Pejmaxx a sorti le bleu d échauffe pour son troisième effort solo

Parmi les nombreux rappeurs qui peuplent la scène francilienne, certains ont eu leur heure de gloire, d’autres continuent d’avancer dans l’anonymat le plus complet, et d’autres, enfin, se trouvent à mi-chemin entre ces deux positions. Pejmaxx se situe à cet endroit exact, à moitié dans l’ombre, mais pas tout à fait. S’il n’est pas aussi connu qu’un Hugo TSR, Davodka ou plus récemment Jazzy Bazz, il a tout de même sorti déjà deux albums solos marquants, qui lui ont valu de pouvoir voyager un peu dans toute la France pour défendre son projet.

Pas devant 40 000 personnes comme PNL c’est certain, mais assez pour que le rappeur et son public entretiennent un lien privilégié. Car avec un album tous les 5 ans, mieux vaut être attaché à Pejmaxx, au risque de l’oublier.
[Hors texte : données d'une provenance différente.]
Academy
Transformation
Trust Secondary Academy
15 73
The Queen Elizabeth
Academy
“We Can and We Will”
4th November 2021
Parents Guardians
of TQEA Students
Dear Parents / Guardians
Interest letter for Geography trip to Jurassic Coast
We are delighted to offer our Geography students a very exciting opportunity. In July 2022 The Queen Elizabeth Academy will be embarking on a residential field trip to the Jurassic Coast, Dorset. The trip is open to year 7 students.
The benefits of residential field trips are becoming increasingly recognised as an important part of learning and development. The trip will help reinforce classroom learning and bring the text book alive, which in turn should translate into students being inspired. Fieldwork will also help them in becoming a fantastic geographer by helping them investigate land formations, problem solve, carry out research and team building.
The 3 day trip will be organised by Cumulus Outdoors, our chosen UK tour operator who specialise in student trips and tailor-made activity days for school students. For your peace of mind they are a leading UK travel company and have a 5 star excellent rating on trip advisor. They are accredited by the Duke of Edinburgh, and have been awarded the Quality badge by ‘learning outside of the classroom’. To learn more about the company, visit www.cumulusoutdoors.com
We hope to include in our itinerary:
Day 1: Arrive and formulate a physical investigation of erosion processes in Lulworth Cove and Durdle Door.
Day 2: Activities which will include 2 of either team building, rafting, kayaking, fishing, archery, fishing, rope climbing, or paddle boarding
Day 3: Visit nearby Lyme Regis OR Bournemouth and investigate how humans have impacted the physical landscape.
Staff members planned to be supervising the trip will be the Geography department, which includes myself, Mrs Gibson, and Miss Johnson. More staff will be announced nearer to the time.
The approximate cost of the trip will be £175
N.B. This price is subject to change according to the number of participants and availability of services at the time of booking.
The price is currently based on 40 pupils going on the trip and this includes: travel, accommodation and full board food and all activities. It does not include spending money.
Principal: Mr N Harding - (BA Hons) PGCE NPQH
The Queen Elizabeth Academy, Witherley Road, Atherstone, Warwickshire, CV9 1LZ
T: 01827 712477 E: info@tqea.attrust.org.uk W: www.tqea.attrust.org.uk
Pourtant, ses fans sont toujours aussi nombreux, malgré la concurrence qui sort trois projets dans l’année. Pejmaxx n’est pas un hyperactif, il préfère travailler longuement ses projets, avouant lui-même en interview qu’il se prend la tête parfois plusieurs semaines pour trouver la rime qui lui convient. Du travail peaufiné, voilà encore ce que Pejmaxx a voulu nous livrer pour ce troisième opus, intitulé sobrement  »Pejmaxx ». Voyons s’il a réussi.

Bienvenue dans la secte indé

L’indépendance et l’intégrité sont deux valeurs sur lesquelles le rappeur ne transige pas. Il le rappelle encore une fois sur ce projet, avec des thèmes qui sont identiques à ceux qu’il traitait par le passé : le poison qu’est l’alcool, la vie de rue, la débrouille. Comme les autres, me direz-vous, sauf que Pejmaxx les aborde de manière beaucoup mieux écrite et beaucoup plus sincère.

Les paroles de Pejmaxx sont très engagées, comme pour beaucoup de membres de la  »secte indépendante », les fanatiques d’un rap un peu à l’ancienne,aux discours généralement conscients, où l’accent est mis sur l’écriture plus que sur la rythmique ou l’amusement. Pejmaxx prône donc des valeurs un peu révolutionnaires, comme dans  »Révolutionaires en Gucci ».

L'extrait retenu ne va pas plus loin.